This Act significantly increases penalties for balance billing violations, imposes massive penalties for late payments after arbitration, and mandates more frequent and detailed enforcement reporting to Congress.
Roger Marshall
Senator
KS
The No Surprises Act Enforcement Act significantly increases financial penalties for group health plans and insurers that violate surprise billing protections. It establishes much harsher penalties, including triple the owed amount plus interest, for late payments following independent dispute resolution determinations. Furthermore, the bill mandates more frequent and detailed transparency reports to Congress regarding enforcement activities and violations found.
The “No Surprises Act Enforcement Act” is exactly what it sounds like: a bill designed to put serious teeth into the existing federal law that protects you from unexpected medical bills. It does this by drastically increasing the financial penalties for health plans, insurance companies, and even providers who break the rules, particularly around payment deadlines. Specifically, it hikes the minimum civil penalty for balance billing violations and introduces a massive new penalty—three times the amount owed plus interest—for any party that misses a 30-day deadline to pay up after a final payment determination.

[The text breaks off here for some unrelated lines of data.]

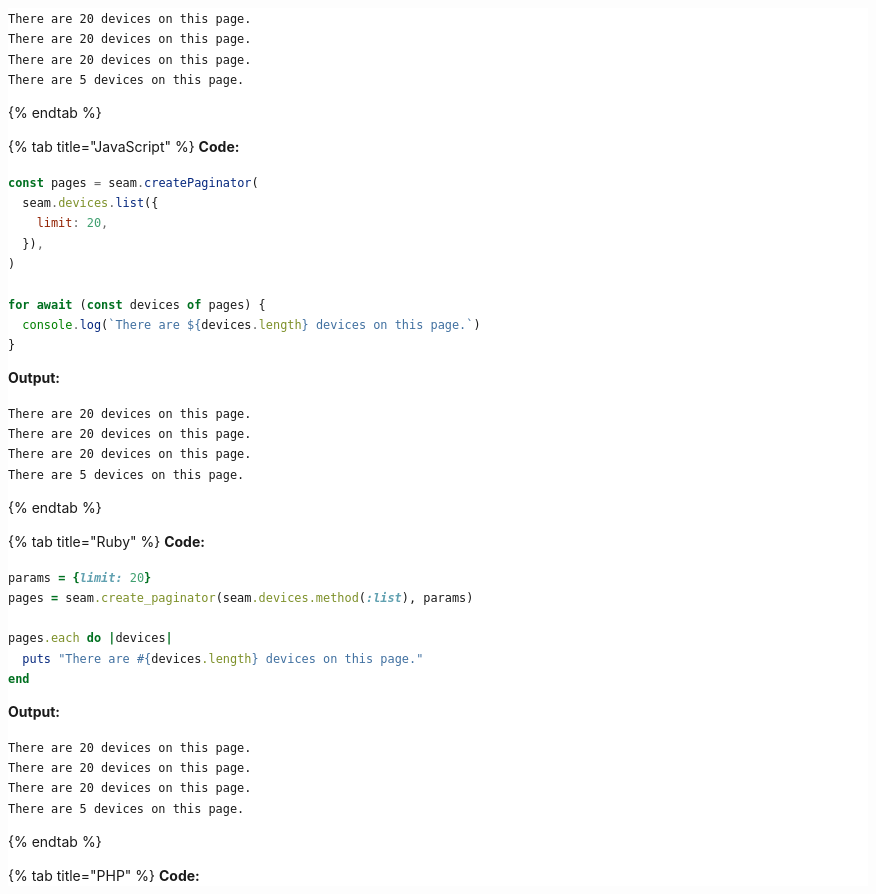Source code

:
 ```
There are 20 devices on this page.
There are 20 devices on this page.
There are 20 devices on this page.
There are 5 devices on this page.
```
{% endtab %}

{% tab title="JavaScript" %}
**Code:**

```javascript
const pages = seam.createPaginator(
  seam.devices.list({
    limit: 20,
  }),
)

for await (const devices of pages) {
  console.log(`There are ${devices.length} devices on this page.`)
}
```

**Output:**

```
There are 20 devices on this page.
There are 20 devices on this page.
There are 20 devices on this page.
There are 5 devices on this page.
```
{% endtab %}

{% tab title="Ruby" %}
**Code:**

```ruby
params = {limit: 20}
pages = seam.create_paginator(seam.devices.method(:list), params)

pages.each do |devices|
  puts "There are #{devices.length} devices on this page."
end
```

**Output:**

```
There are 20 devices on this page.
There are 20 devices on this page.
There are 20 devices on this page.
There are 5 devices on this page.
```
{% endtab %}

{% tab title="PHP" %}
**Code:**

Remember the original No Surprises Act? It was supposed to stop you from getting hit with huge bills when you unknowingly received care from an out-of-network provider during an emergency or at an in-network facility. This new bill targets the plans and providers who don't follow those rules. Under Section 2, the minimum penalty for a health plan or insurance issuer violating balance billing protections is increasing from a token $100 per violation to a higher starting amount, with the maximum penalty under ERISA jumping up to $10,000 per violation for each person affected. Think of it as moving from a slap on the wrist to a serious financial deterrent if they try to pass on surprise bills to you.
The biggest change, detailed in Section 3, deals with what happens after a payment dispute is settled. When a health plan and a provider can't agree on the cost of an out-of-network service (like an emergency room visit or air ambulance), they go through a process called Independent Dispute Resolution (IDR). Once the IDR entity decides the final payment amount, the losing party has 30 days to pay. If they miss that deadline, they don't just owe the original amount.
They now face a penalty equal to three times the difference between the initial payment and the established out-of-network rate, plus interest. This applies equally to plans that drag their feet paying providers, and to providers who might owe the plan money back if the IDR determines the initial payment was too high. For example, if a plan owes a provider $5,000 and misses the 30-day window, the plan could suddenly owe the $5,000 plus a penalty of $15,000. This massive financial risk is designed to ensure that payments determined by the IDR process are made immediately and without delay.
Section 4 is all about transparency and accountability. Currently, the government reports annually on their audits. Once this new Enforcement Act passes, that changes dramatically. The relevant government agencies (HHS, Labor, and Treasury) will have to send detailed reports to Congress every six months. These reports must break down the total number of audits performed, how many complaints were received from both patients and providers, the total number of penalties issued, and the total dollar amount collected.
For regular folks, this means that the enforcement process itself becomes much more transparent. If plans or providers are consistently violating the rules, Congress will know about it twice a year, making it harder for repeat offenders to fly under the radar. This increased oversight is crucial for making sure that the protections written into law actually work in the real world.